На лбу у Композитора набухали вены; он пытался переиграть действие второго плана, развивавшееся в дюймах от его правой руки. К его чести надо сказать, что мелодию он наиграл не дрогнув. Что же касается слов, то разобрать их становилось тем труднее, чем больше на него давила публика. Я вдруг понял, что для удобства Плама вожу пальцем под словами песен, которые имеют все меньшую связь с тем, что пел Композитор. В рядах Общества Альтернативной Музыки нарастало разочарование. Они стеклись на Вудха-уза, а им всучили некое подобие Льюиса Кэрролла. Плам тоже забеспокоился. Его вниманием в ущерб песням завладел стол, на котором уже стоял чай.
Ну а в саду происходило нечто в духе Генри Джеймса: наш фотограф прижался носом к стеклу, словно Квинт из повести «Поворот винта».
Наконец на горизонте забрезжила последняя песня. В предшествовавшей ей тишине — ибо вежливый всплеск аплодисментов, начавших заседание, уже развеялся — Композитор, нюхом чуя финиш, перевел дыхание. Этель, воспользовавшись моментом, наклонилась и похлопала меня по плечу.
— Плам, — прожужжала она, — и сам писал хорошие песни.
— Что там, очень хорошие, — подтвердил Плам, неспособный более противиться тяге стола. — Чаю!
Отовсюду понабежали горничные и сменили влажные скатерти, обнажив то, что лучше всего назвать английским чаем по-техасски.

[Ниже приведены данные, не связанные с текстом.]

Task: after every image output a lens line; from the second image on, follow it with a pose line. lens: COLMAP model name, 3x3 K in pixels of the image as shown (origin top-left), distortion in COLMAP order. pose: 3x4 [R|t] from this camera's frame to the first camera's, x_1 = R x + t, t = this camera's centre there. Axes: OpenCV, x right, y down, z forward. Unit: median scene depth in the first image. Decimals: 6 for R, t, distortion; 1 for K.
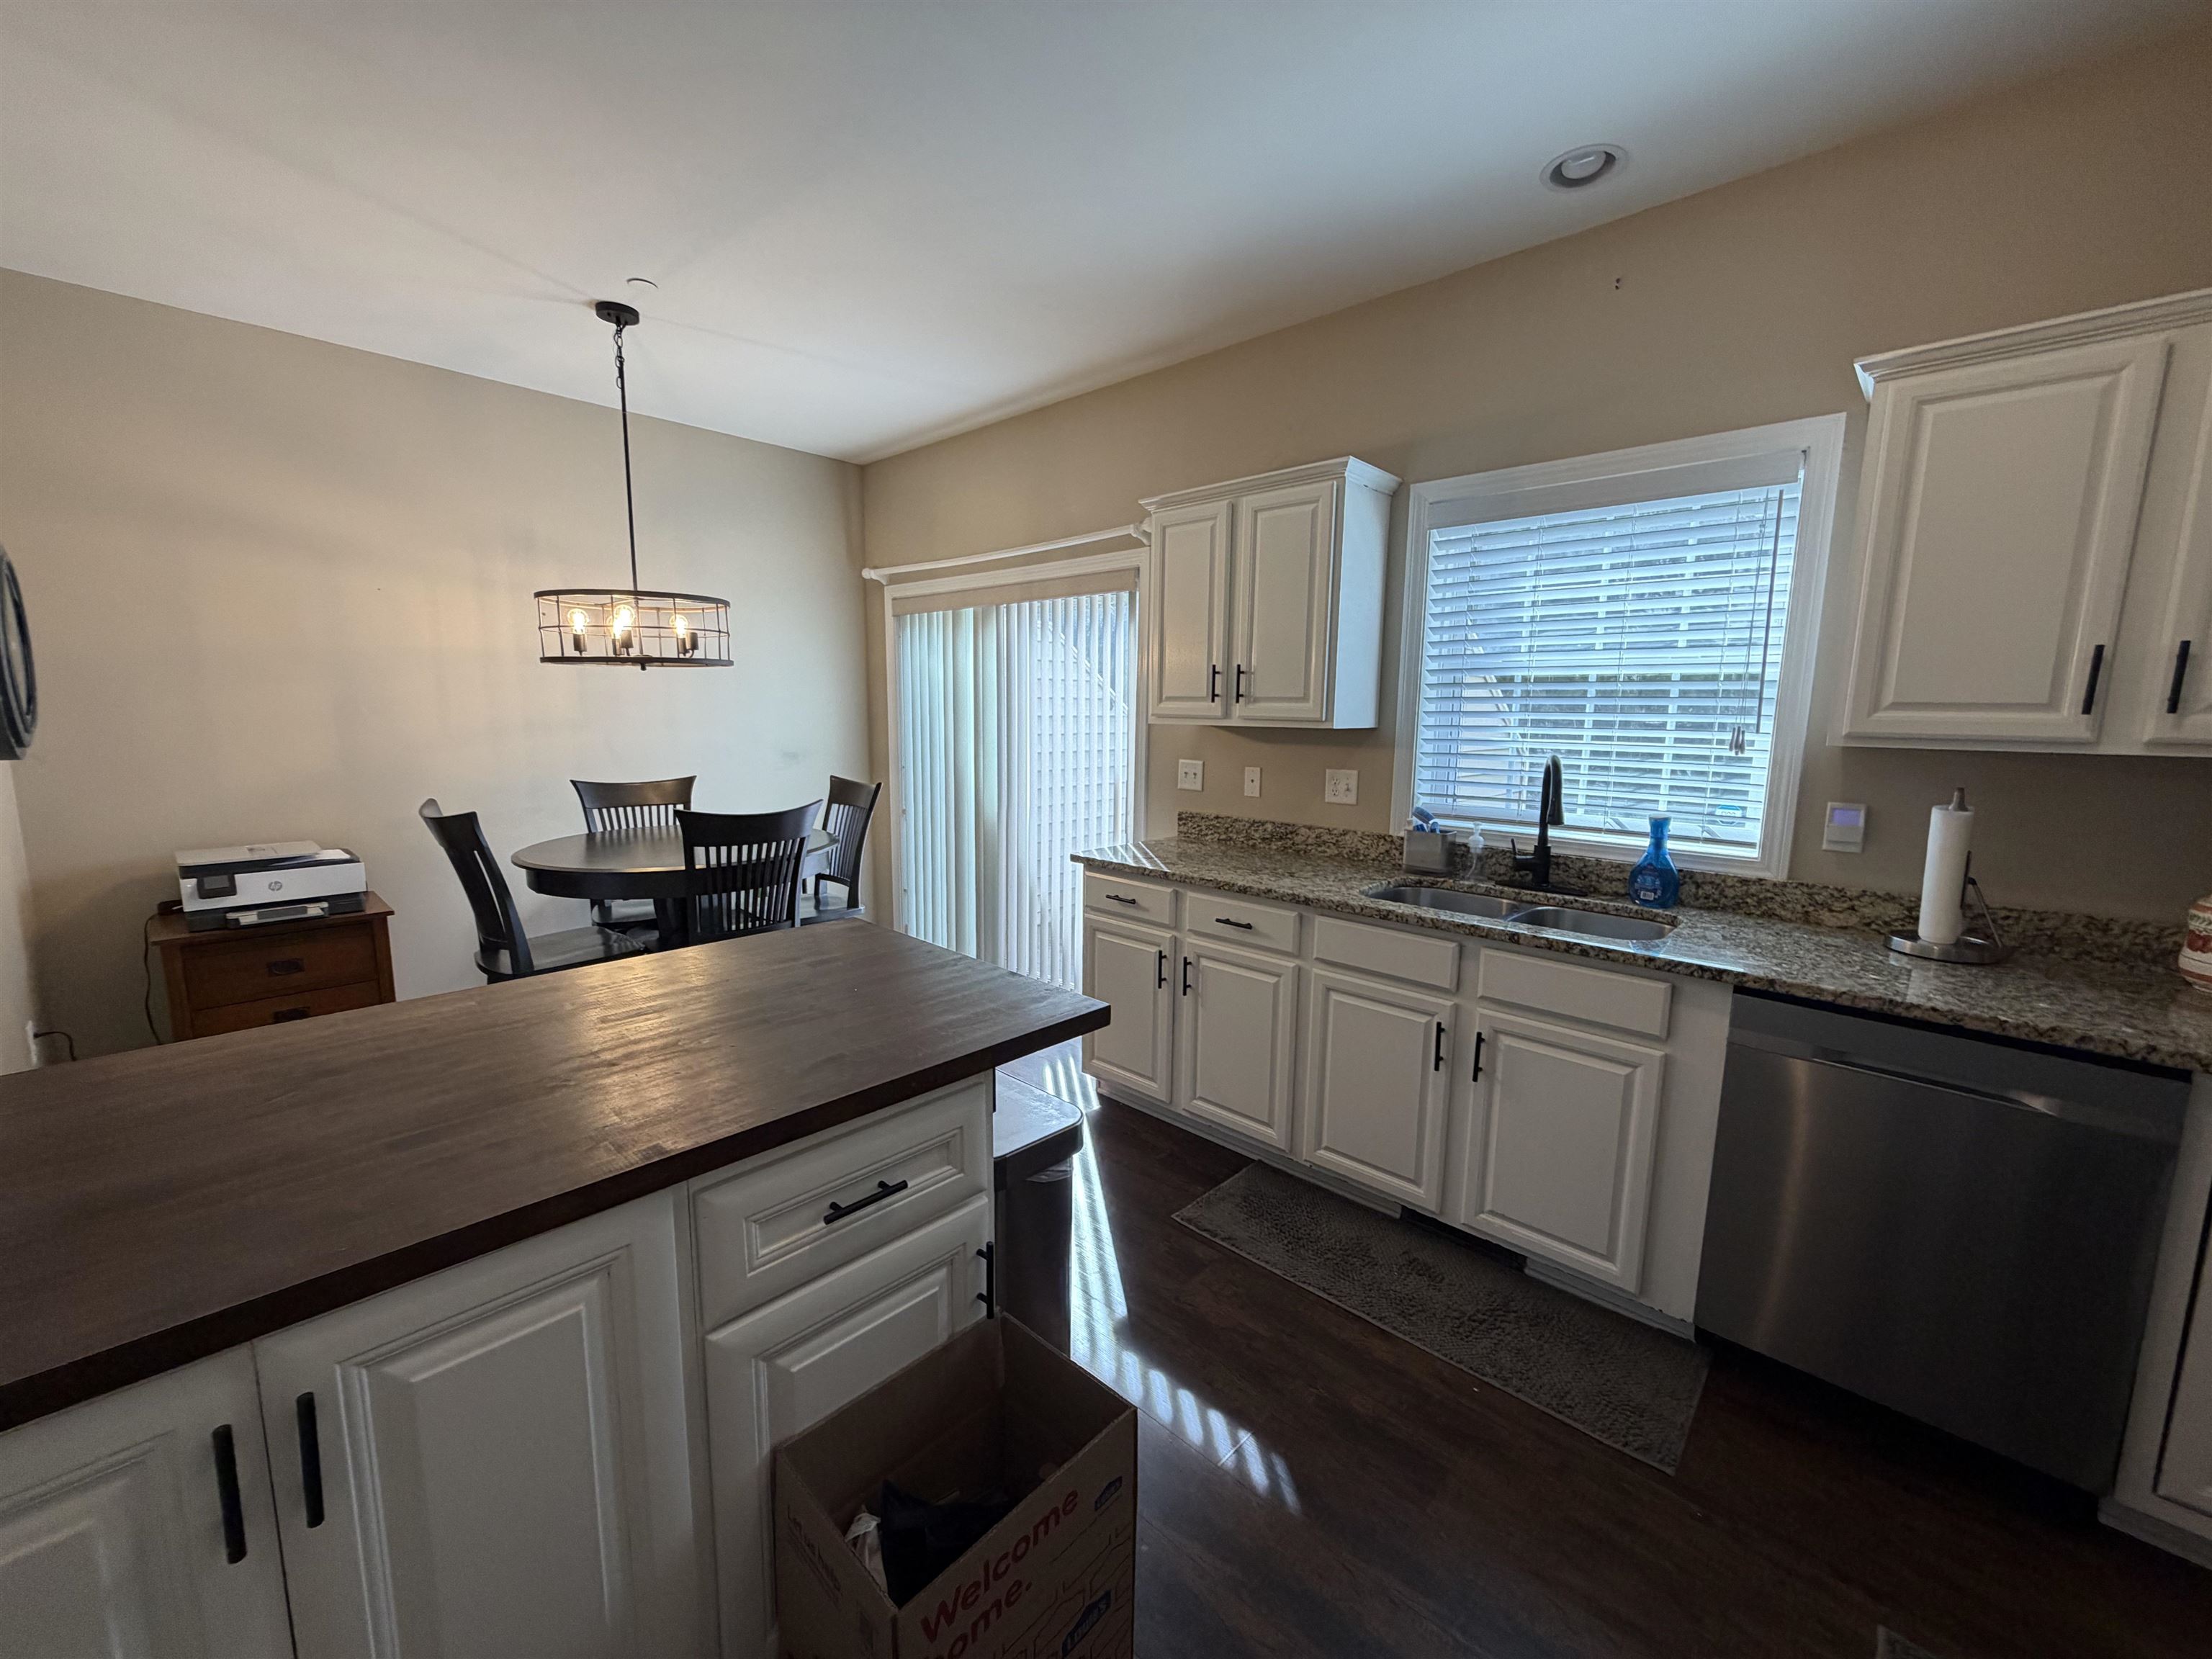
lens RADIAL K [[880.4, 0, 1106.4], [0, 880.4, 832.3], [0, 0, 1]] dist [0.000550, 0.000087]
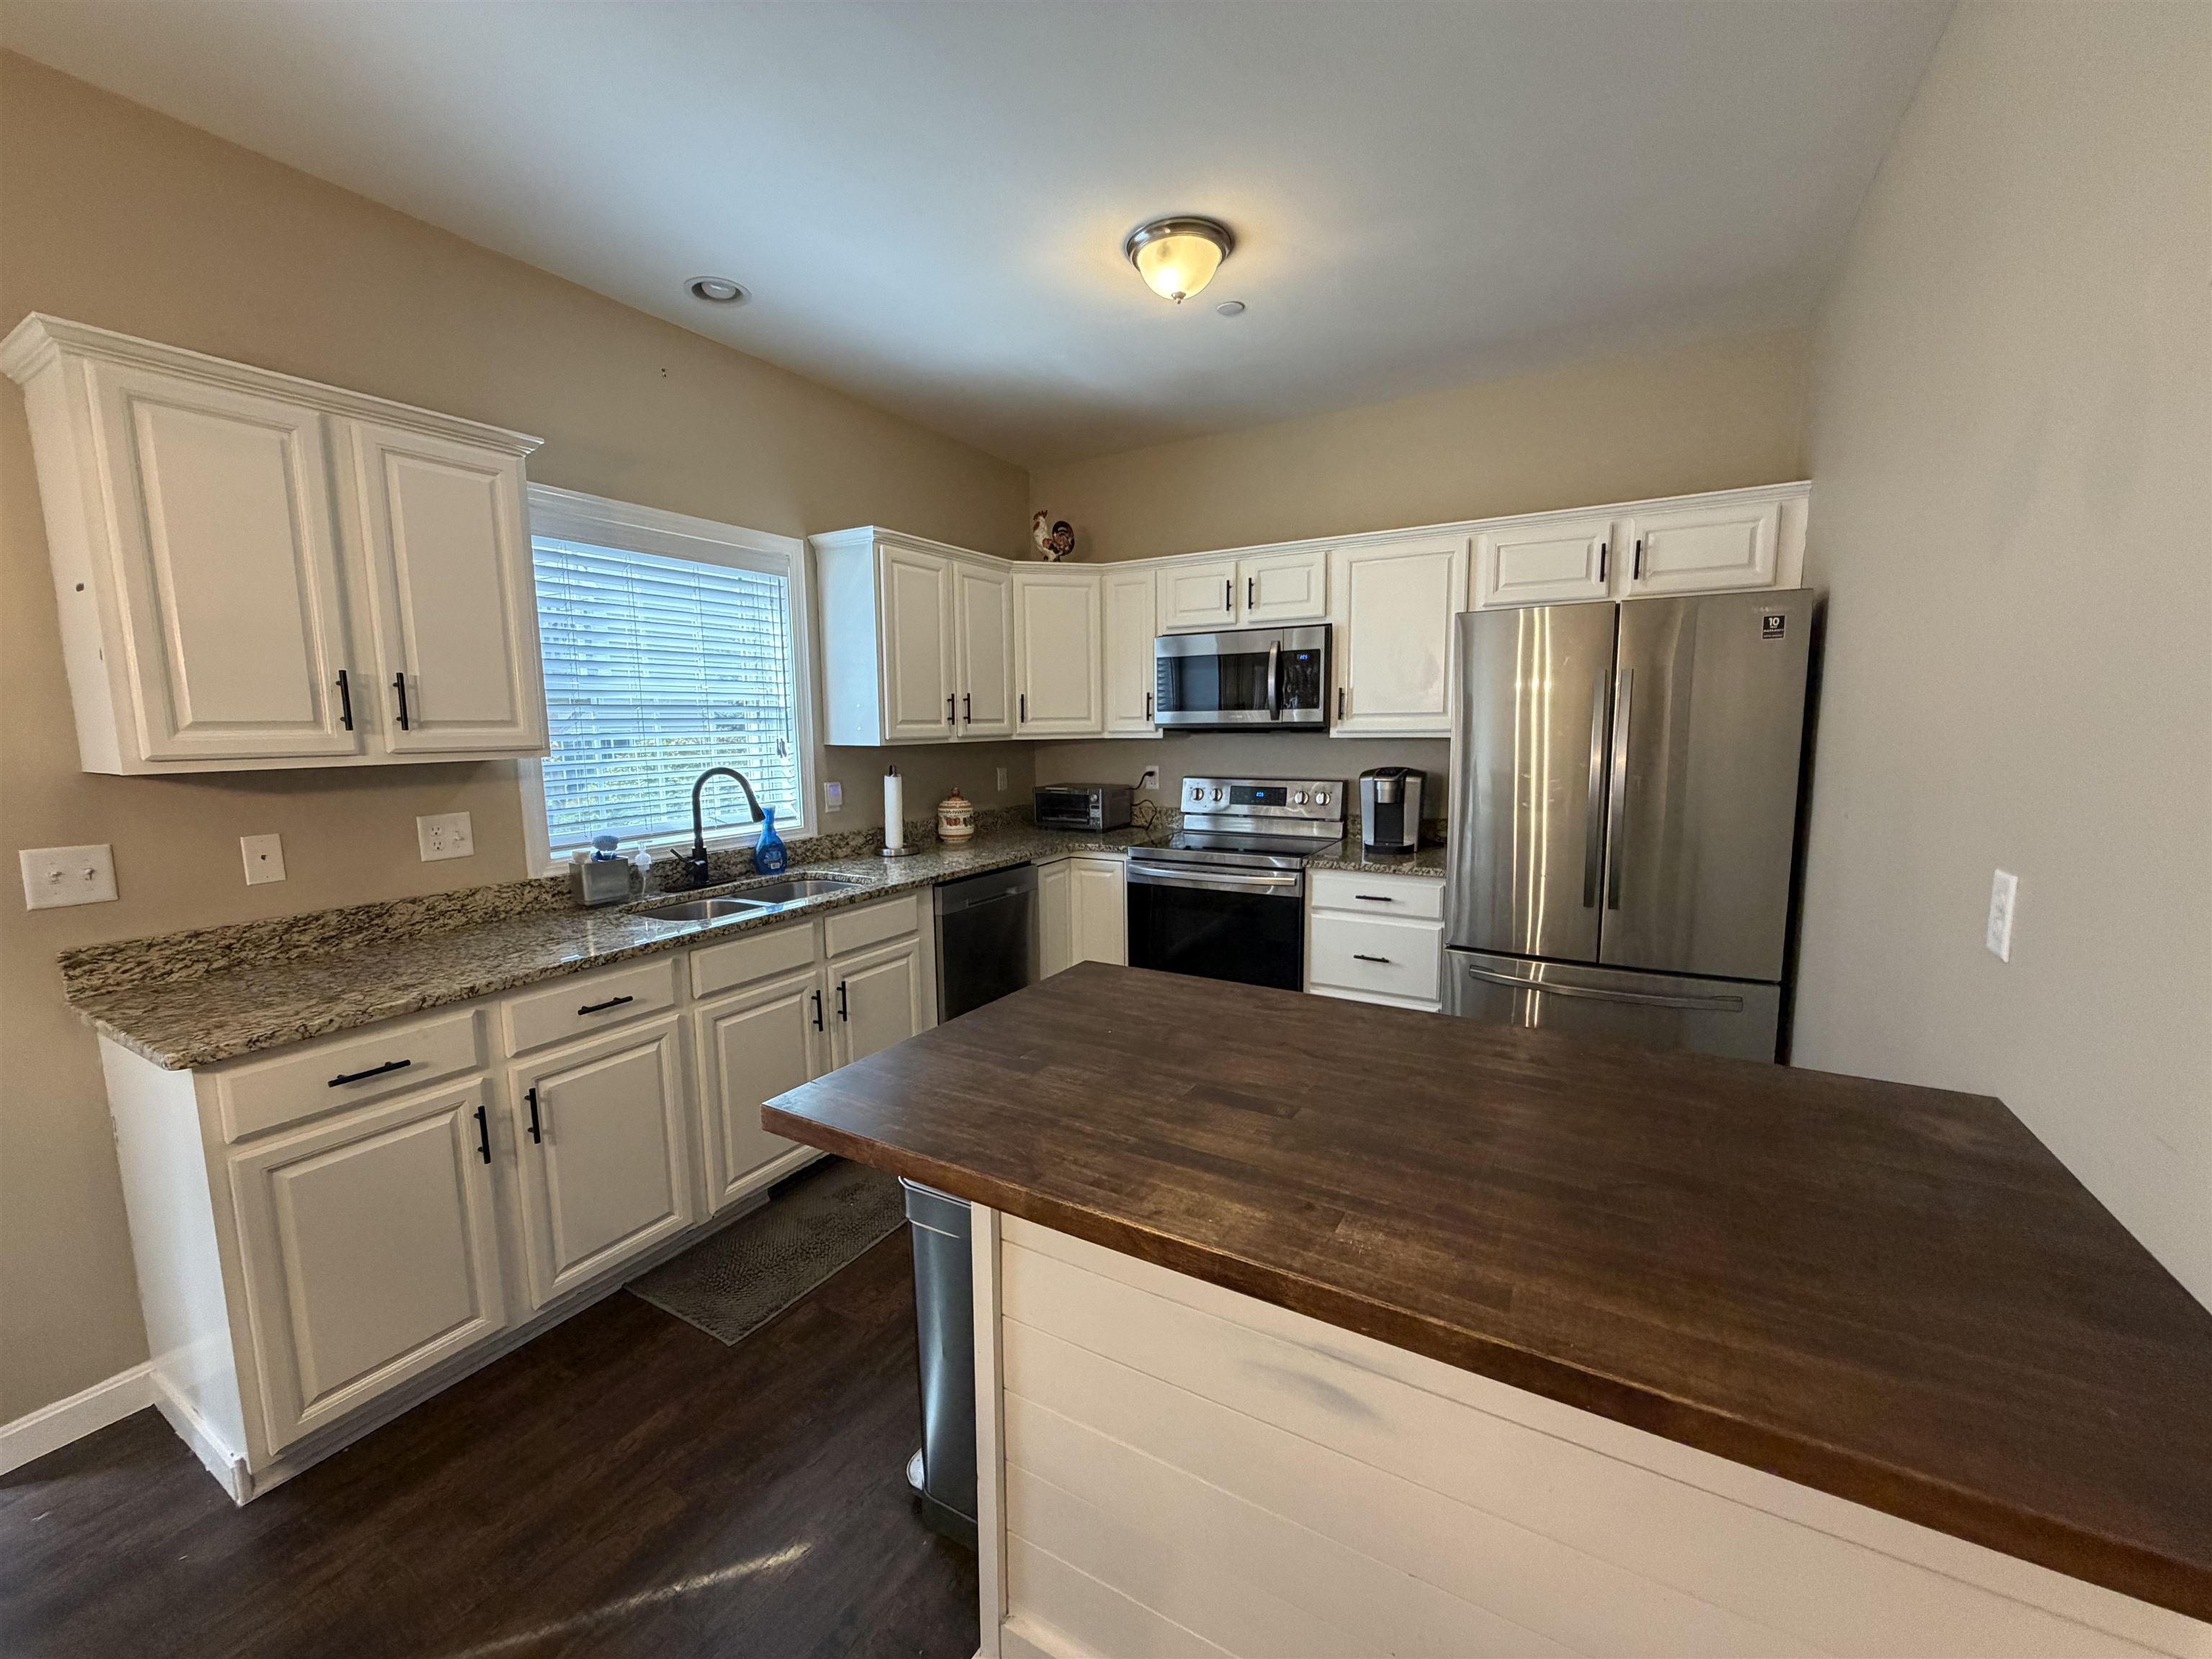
lens RADIAL K [[880.4, 0, 1105.9], [0, 880.4, 825.4], [0, 0, 1]] dist [0.000550, 0.000087]
pose [[-0.235227, -0.122491, 0.964191, -0.703663], [0.150483, 0.975474, 0.160637, -0.113631], [-0.960220, 0.182881, -0.211025, 0.704356]]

Горы сэндвичей высились, как Аппалачи, пирожные величиной напоминали тачку. Я почувствовал, как Плам дрожит.
— Великолепно! — провозгласил он. — О, это просто великолепно!
Этель была другого мнения. Твердой рукой она подхватила его под локоть.
— Нет, Плам, домой. Сколько можно! Уже очень поздно. Ты же не хочешь опоздать к телевизору?
В последний раз я видел его в дверях. Глаза его, исполненные тоски, были прикованы к чайному столу.
— Пока, — с сожалением помахал он сэндвичам и — исчез навсегда.
Я повернулся к Композитору, чье лицо постепенно приобретало естественный цвет.
— Чаю? — предложил я.
Он с отвращением окинул взглядом стол.
— Не найдется ли здесь чего-нибудь выпить?
— Стоящая мысль, — согласился я. Все-таки не каждый день приходится встречаться с живой легендой.